**Exercise goal:** All of the entries below should be returned verbatim, apart from the pictures.

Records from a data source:
_ _ _ _ _

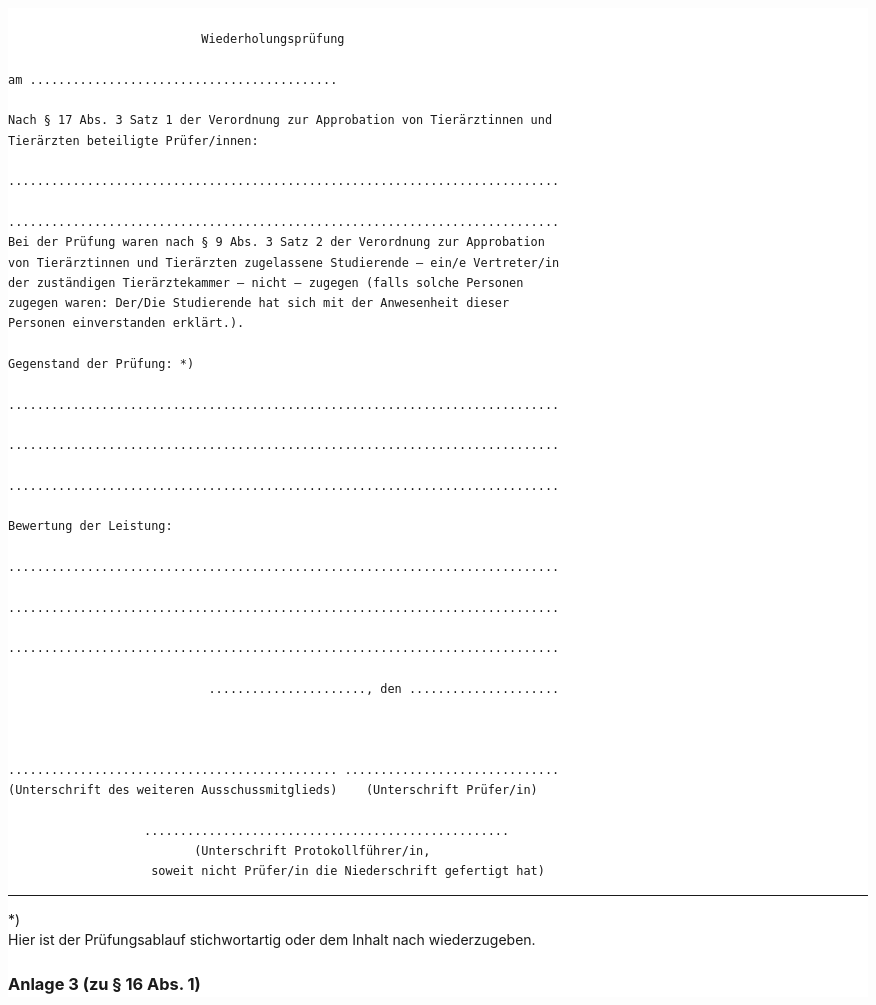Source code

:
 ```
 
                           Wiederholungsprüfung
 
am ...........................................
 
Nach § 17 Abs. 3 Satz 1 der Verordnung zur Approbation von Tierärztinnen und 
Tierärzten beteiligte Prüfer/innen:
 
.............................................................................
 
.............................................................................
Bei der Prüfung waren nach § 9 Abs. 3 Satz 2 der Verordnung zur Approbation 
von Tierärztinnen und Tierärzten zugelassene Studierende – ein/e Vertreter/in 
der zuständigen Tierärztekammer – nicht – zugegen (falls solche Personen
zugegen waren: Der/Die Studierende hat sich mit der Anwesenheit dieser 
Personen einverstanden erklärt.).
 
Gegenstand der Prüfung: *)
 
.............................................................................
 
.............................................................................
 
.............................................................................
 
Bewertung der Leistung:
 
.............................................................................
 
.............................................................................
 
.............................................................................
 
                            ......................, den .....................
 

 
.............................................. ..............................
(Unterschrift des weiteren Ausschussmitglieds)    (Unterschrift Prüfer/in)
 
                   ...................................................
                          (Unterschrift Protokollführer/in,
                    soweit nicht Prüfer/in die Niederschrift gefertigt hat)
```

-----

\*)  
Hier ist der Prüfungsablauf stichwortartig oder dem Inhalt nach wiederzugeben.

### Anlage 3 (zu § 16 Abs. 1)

_ _ _ _ _

**Completed exercise:**
Source code

:
 ```
 
                           Wiederholungsprüfung
 
am ...........................................
 
Nach § 17 Abs. 3 Satz 1 der Verordnung zur Approbation von Tierärztinnen und 
Tierärzten beteiligte Prüfer/innen:
 
.............................................................................
 
.............................................................................
Bei der Prüfung waren nach § 9 Abs. 3 Satz 2 der Verordnung zur Approbation 
von Tierärztinnen und Tierärzten zugelassene Studierende – ein/e Vertreter/in 
der zuständigen Tierärztekammer – nicht – zugegen (falls solche Personen
zugegen waren: Der/Die Studierende hat sich mit der Anwesenheit dieser 
Personen einverstanden erklärt.).
 
Gegenstand der Prüfung: *)
 
.............................................................................
 
.............................................................................
 
.............................................................................
 
Bewertung der Leistung:
 
.............................................................................
 
.............................................................................
 
.............................................................................
 
                            ......................, den .....................
 

 
.............................................. ..............................
(Unterschrift des weiteren Ausschussmitglieds)    (Unterschrift Prüfer/in)
 
                   ...................................................
                          (Unterschrift Protokollführer/in,
                    soweit nicht Prüfer/in die Niederschrift gefertigt hat)
```

-----

\*)  
Hier ist der Prüfungsablauf stichwortartig oder dem Inhalt nach wiederzugeben.

### Anlage 3 (zu § 16 Abs. 1)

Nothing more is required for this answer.